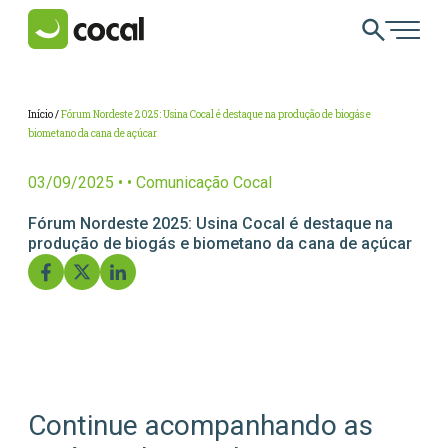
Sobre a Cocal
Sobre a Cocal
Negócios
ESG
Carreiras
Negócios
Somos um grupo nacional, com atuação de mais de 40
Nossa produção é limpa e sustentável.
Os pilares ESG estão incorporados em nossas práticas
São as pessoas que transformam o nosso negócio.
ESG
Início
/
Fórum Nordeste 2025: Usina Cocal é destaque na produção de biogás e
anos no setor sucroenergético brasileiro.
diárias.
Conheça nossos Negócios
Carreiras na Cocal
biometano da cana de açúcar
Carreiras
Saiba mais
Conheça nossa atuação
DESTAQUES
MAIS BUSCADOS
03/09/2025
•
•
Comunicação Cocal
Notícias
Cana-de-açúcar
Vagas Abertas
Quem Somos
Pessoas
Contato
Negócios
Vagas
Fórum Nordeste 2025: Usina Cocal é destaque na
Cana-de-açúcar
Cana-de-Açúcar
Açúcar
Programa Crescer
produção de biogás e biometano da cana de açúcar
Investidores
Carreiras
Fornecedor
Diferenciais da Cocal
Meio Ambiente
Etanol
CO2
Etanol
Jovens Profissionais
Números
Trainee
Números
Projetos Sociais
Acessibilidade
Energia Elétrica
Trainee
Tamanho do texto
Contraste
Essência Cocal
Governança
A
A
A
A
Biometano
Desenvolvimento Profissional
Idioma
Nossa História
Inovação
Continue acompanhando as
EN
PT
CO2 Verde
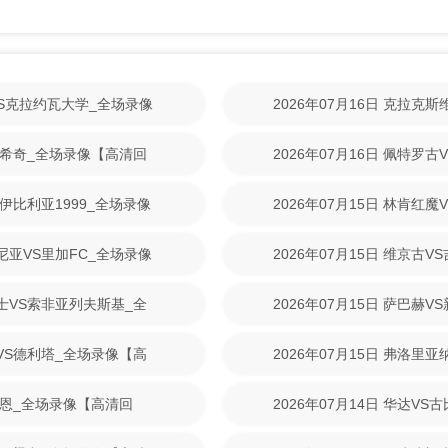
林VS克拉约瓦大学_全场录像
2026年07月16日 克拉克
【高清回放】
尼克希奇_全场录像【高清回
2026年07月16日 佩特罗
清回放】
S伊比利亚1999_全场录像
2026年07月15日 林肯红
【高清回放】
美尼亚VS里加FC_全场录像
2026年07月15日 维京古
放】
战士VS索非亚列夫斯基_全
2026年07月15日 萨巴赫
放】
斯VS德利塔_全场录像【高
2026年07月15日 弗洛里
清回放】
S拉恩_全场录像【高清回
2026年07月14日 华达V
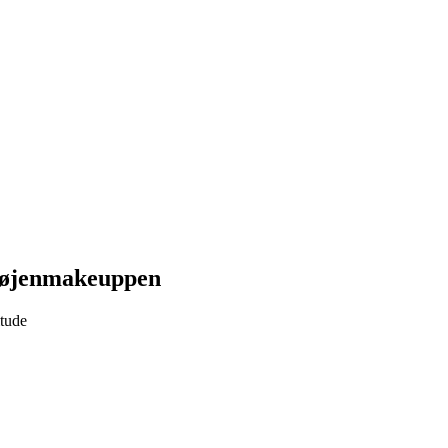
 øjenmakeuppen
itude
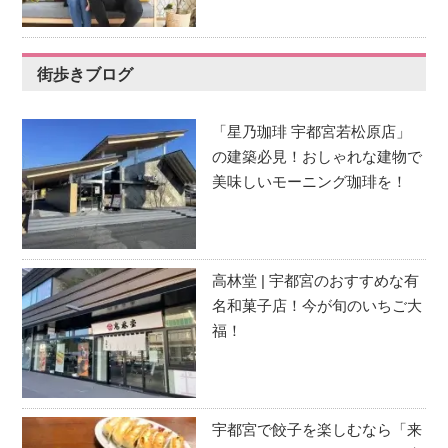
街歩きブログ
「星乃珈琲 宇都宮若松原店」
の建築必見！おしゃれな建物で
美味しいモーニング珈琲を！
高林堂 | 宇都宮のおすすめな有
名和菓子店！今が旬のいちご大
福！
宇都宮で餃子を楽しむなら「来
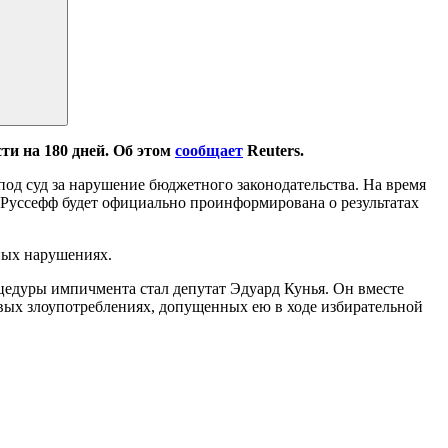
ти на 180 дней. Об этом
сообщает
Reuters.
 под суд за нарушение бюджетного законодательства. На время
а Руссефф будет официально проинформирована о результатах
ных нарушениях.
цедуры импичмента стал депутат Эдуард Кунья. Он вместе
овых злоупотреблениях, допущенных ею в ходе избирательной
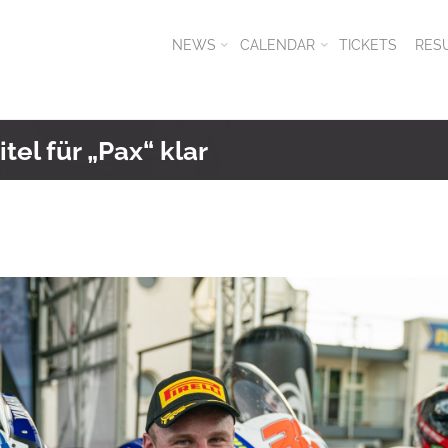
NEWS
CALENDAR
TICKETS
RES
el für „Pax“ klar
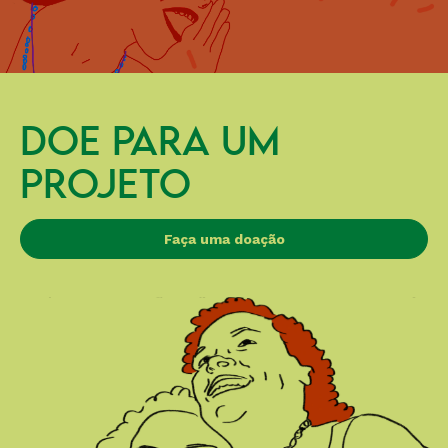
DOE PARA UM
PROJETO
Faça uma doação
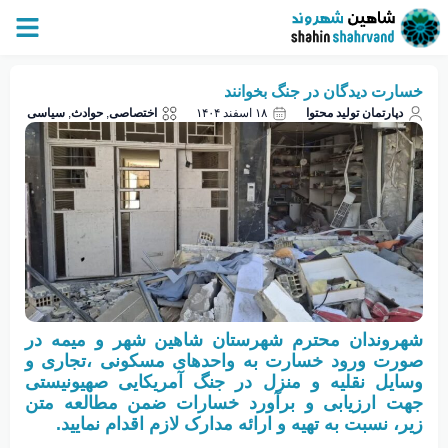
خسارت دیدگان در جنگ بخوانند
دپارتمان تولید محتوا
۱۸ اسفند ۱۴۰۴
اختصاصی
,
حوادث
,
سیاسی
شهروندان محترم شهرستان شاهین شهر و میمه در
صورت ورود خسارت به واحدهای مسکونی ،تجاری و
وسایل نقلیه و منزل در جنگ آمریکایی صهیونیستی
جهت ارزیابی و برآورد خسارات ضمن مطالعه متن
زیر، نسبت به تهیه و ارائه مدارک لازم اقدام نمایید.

■ ■ ■ ■

From the first line to the last, give the data again exactly, but without pictures.

**Task solution:**
Sobre a Cocal
Sobre a Cocal
Negócios
ESG
Carreiras
Negócios
Somos um grupo nacional, com atuação de mais de 40
Nossa produção é limpa e sustentável.
Os pilares ESG estão incorporados em nossas práticas
São as pessoas que transformam o nosso negócio.
ESG
Início
/
Fórum Nordeste 2025: Usina Cocal é destaque na produção de biogás e
anos no setor sucroenergético brasileiro.
diárias.
Conheça nossos Negócios
Carreiras na Cocal
biometano da cana de açúcar
Carreiras
Saiba mais
Conheça nossa atuação
DESTAQUES
MAIS BUSCADOS
03/09/2025
•
•
Comunicação Cocal
Notícias
Cana-de-açúcar
Vagas Abertas
Quem Somos
Pessoas
Contato
Negócios
Vagas
Fórum Nordeste 2025: Usina Cocal é destaque na
Cana-de-açúcar
Cana-de-Açúcar
Açúcar
Programa Crescer
produção de biogás e biometano da cana de açúcar
Investidores
Carreiras
Fornecedor
Diferenciais da Cocal
Meio Ambiente
Etanol
CO2
Etanol
Jovens Profissionais
Números
Trainee
Números
Projetos Sociais
Acessibilidade
Energia Elétrica
Trainee
Tamanho do texto
Contraste
Essência Cocal
Governança
A
A
A
A
Biometano
Desenvolvimento Profissional
Idioma
Nossa História
Inovação
Continue acompanhando as
EN
PT
CO2 Verde
林VS克拉约瓦大学_全场录像
2026年07月16日 克拉克
【高清回放】
尼克希奇_全场录像【高清回
2026年07月16日 佩特罗
清回放】
S伊比利亚1999_全场录像
2026年07月15日 林肯红
【高清回放】
美尼亚VS里加FC_全场录像
2026年07月15日 维京古
放】
战士VS索非亚列夫斯基_全
2026年07月15日 萨巴赫
放】
斯VS德利塔_全场录像【高
2026年07月15日 弗洛里
清回放】
S拉恩_全场录像【高清回
2026年07月14日 华达V
 øjenmakeuppen
itude
街歩きブログ
「星乃珈琲 宇都宮若松原店」
の建築必見！おしゃれな建物で
美味しいモーニング珈琲を！
高林堂 | 宇都宮のおすすめな有
名和菓子店！今が旬のいちご大
福！
宇都宮で餃子を楽しむなら「来
ти на 180 дней. Об этом
сообщает
Reuters.
 под суд за нарушение бюджетного законодательства. На время
а Руссефф будет официально проинформирована о результатах
ных нарушениях.
цедуры импичмента стал депутат Эдуард Кунья. Он вместе
овых злоупотреблениях, допущенных ею в ходе избирательной
NEWS
CALENDAR
TICKETS
RES
el für „Pax“ klar
DOE PARA UM
PROJETO
Faça uma doação
خسارت دیدگان در جنگ بخوانند
دپارتمان تولید محتوا
۱۸ اسفند ۱۴۰۴
اختصاصی
,
حوادث
,
سیاسی
شهروندان محترم شهرستان شاهین شهر و میمه در
صورت ورود خسارت به واحدهای مسکونی ،تجاری و
وسایل نقلیه و منزل در جنگ آمریکایی صهیونیستی
جهت ارزیابی و برآورد خسارات ضمن مطالعه متن
زیر، نسبت به تهیه و ارائه مدارک لازم اقدام نمایید.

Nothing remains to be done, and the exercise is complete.